La speranza è che il fallimento ellenico e la trasfusione di Draghi, abbiano comunque creato un muro tagliafuoco per i prossimi tre anni contro l’incendio pan-europeo. Lorsignori hanno messo in conto il default del Portogallo verso fine anno, facendogli fare la fine della Grecia; botta che il sistema-Dracula potrà reggere. Si spera che la trasfusione gratuita di Draghi alle banche (il gergo, LTRO) abbia fornito abbastanza liquidità da abbassare i tassi di Spagna e Italia, in modo che questi due meditarrenei felici possano adempiere ai loro obblighi verso i creditori. Quando il LTRO espirerà nel 2015, lorsignori fanno finta di credere che noialtri mediterranei saremo in grado di servire il debito con meno affanno, grazie ad una «crescita organica» delle nostre economie che – a forza di tagli e di tasse, di credit crunch, di licenziamenti in massa e chiusure di aziende – sicuramente si creerà per un miracolo inaudito.

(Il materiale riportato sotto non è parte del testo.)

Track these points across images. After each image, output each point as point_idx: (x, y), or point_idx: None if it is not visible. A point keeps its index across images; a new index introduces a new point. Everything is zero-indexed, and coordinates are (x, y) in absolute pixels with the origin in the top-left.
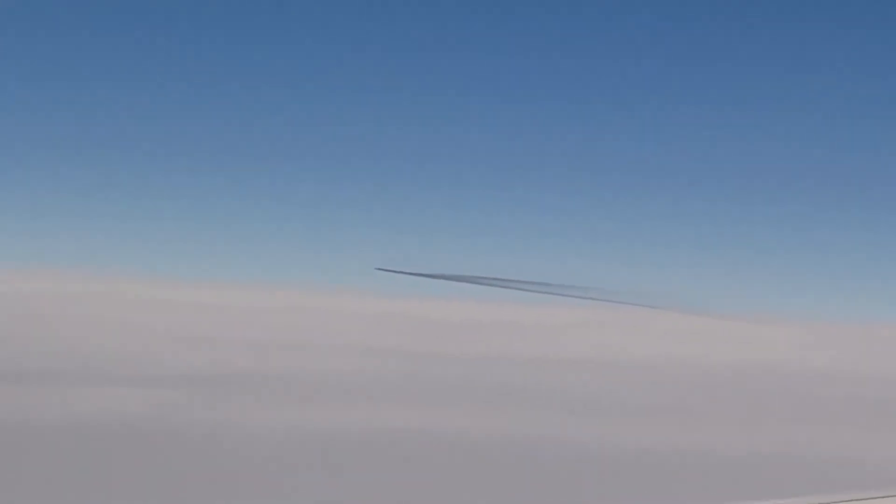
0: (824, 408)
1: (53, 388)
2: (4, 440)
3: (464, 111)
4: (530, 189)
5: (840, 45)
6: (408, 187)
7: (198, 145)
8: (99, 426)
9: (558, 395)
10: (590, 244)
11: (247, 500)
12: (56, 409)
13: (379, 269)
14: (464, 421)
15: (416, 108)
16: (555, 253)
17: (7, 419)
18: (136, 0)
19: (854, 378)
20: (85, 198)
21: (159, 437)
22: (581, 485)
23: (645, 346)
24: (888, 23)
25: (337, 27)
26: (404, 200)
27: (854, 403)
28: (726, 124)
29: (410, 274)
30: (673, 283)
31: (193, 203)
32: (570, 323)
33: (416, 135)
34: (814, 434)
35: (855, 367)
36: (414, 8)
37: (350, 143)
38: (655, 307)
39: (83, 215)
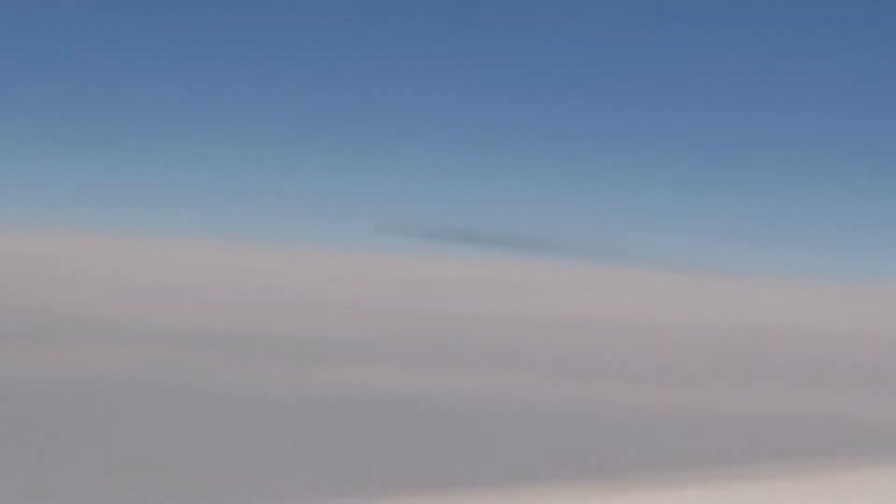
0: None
1: (38, 347)
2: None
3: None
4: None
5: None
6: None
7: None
8: (93, 383)
9: (554, 356)
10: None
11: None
12: (41, 367)
13: (377, 229)
14: (459, 381)
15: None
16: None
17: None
18: None
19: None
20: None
21: (149, 394)
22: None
23: (645, 306)
24: None
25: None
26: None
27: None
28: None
29: (409, 235)
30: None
31: (196, 161)
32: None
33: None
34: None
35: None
36: None
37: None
38: (658, 267)
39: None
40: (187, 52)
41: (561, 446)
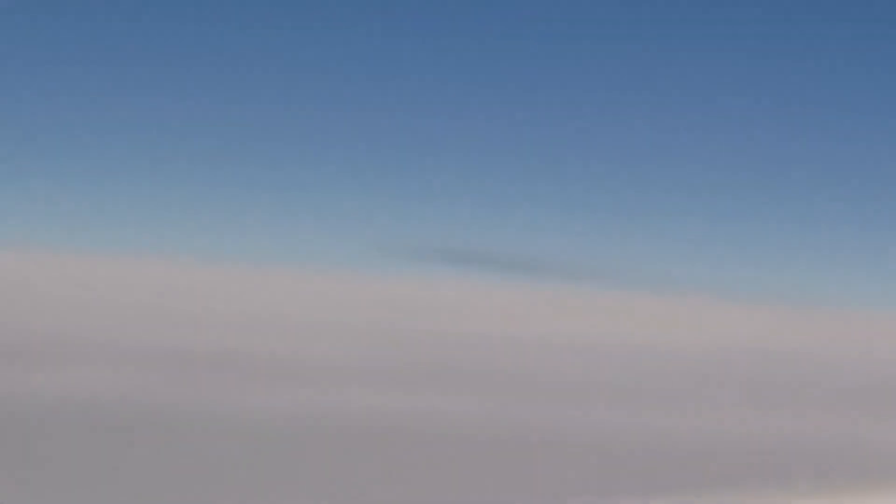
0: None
1: (33, 367)
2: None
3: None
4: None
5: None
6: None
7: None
8: (79, 405)
9: (552, 380)
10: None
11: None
12: (23, 388)
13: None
14: (457, 404)
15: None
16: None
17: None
18: None
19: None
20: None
21: (133, 415)
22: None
23: (643, 331)
24: None
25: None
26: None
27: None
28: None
29: (406, 255)
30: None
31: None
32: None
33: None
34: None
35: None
36: None
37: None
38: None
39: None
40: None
41: (544, 469)
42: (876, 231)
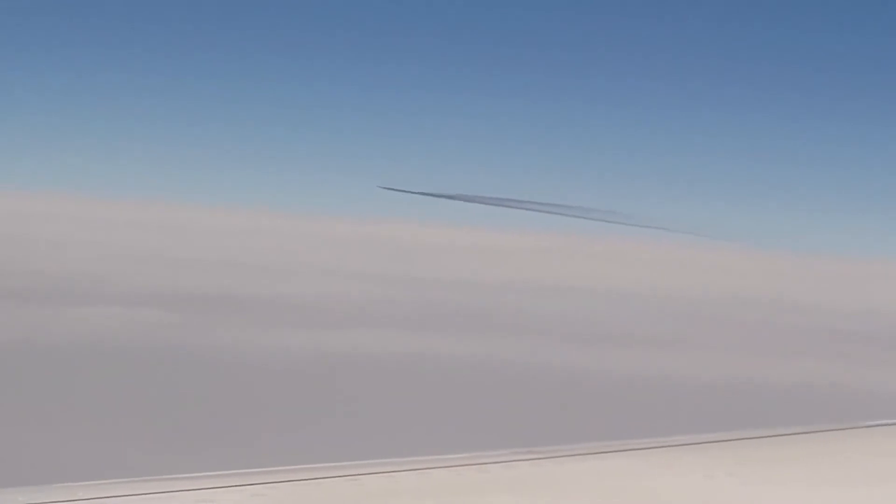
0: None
1: (35, 309)
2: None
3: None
4: (544, 105)
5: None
6: (412, 103)
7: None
8: (81, 347)
9: (560, 322)
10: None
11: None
12: (37, 329)
13: (382, 187)
14: (463, 348)
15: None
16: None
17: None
18: None
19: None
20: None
21: (149, 357)
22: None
23: (658, 273)
24: None
25: None
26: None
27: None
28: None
29: (415, 193)
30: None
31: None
32: (577, 247)
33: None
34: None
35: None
36: None
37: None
38: (670, 231)
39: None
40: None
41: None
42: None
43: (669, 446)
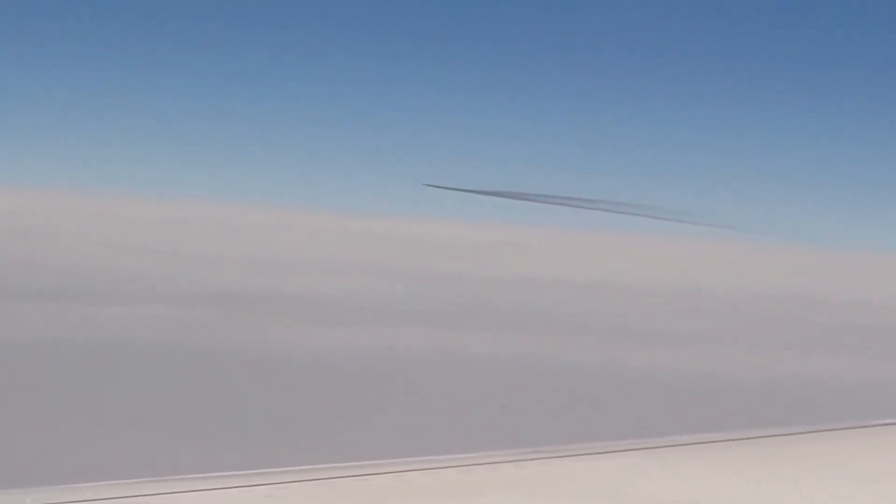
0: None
1: (68, 308)
2: (21, 360)
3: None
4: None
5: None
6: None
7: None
8: (114, 345)
9: (607, 321)
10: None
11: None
12: (71, 328)
13: (427, 185)
14: (510, 346)
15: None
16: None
17: (21, 338)
18: None
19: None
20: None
21: (186, 355)
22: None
23: (716, 273)
24: None
25: None
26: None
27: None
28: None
29: (459, 190)
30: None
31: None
32: (629, 245)
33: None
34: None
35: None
36: None
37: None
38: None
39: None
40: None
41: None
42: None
43: (679, 445)
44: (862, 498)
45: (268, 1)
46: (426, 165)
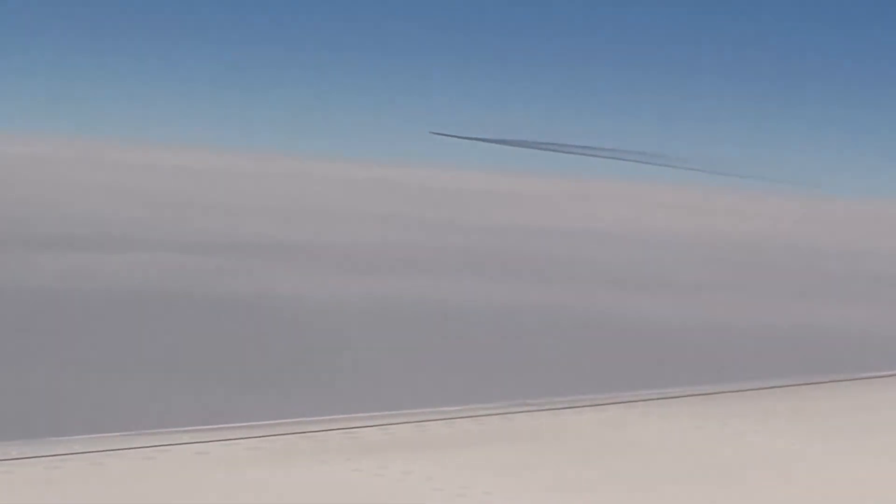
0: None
1: (80, 254)
2: (29, 307)
3: None
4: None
5: None
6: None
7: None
8: (122, 291)
9: (597, 269)
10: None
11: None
12: (82, 274)
13: (433, 132)
14: (513, 294)
15: None
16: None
17: (30, 285)
18: None
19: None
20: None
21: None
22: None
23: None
24: None
25: None
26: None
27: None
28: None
29: (467, 138)
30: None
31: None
32: (635, 193)
33: None
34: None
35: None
36: None
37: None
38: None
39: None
40: None
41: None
42: None
43: (668, 398)
44: (841, 451)
45: None
46: (432, 113)
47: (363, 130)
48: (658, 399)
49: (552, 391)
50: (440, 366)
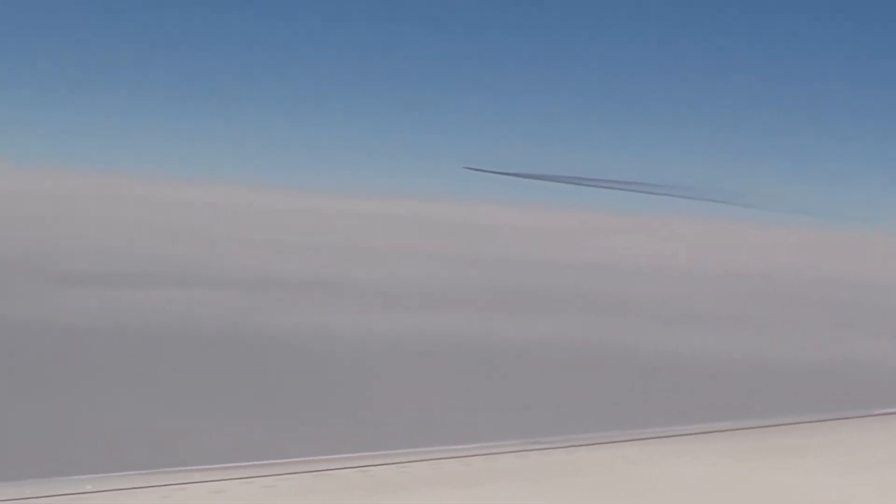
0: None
1: (129, 292)
2: (73, 344)
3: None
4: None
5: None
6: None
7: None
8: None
9: (648, 305)
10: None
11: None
12: (130, 312)
13: (467, 167)
14: (548, 329)
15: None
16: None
17: (71, 323)
18: None
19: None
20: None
21: (248, 339)
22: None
23: (752, 255)
24: None
25: None
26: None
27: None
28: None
29: (501, 173)
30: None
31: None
32: (669, 229)
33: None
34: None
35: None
36: None
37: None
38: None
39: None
40: None
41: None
42: None
43: (680, 435)
44: (856, 485)
45: None
46: (466, 148)
47: (398, 166)
48: (672, 437)
49: (567, 429)
50: (459, 402)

La salvezza dei sudditi potrebbe venire dal voto, che avverrà in vari Paesi nel 2013, e potrebbe essere un «no» tondo a tutto questo massacro di carne umana.

Per scongiurare questo rischio, la Germania già avanzato la richiesta di una «nuova costituzione europea», con «più severo controllo» degli organi non-eletti «sulle spese pubbliche» dei Paesi che non riescono ad essere tedeschi. Allora non si voterà più. Ai remi, schiavi.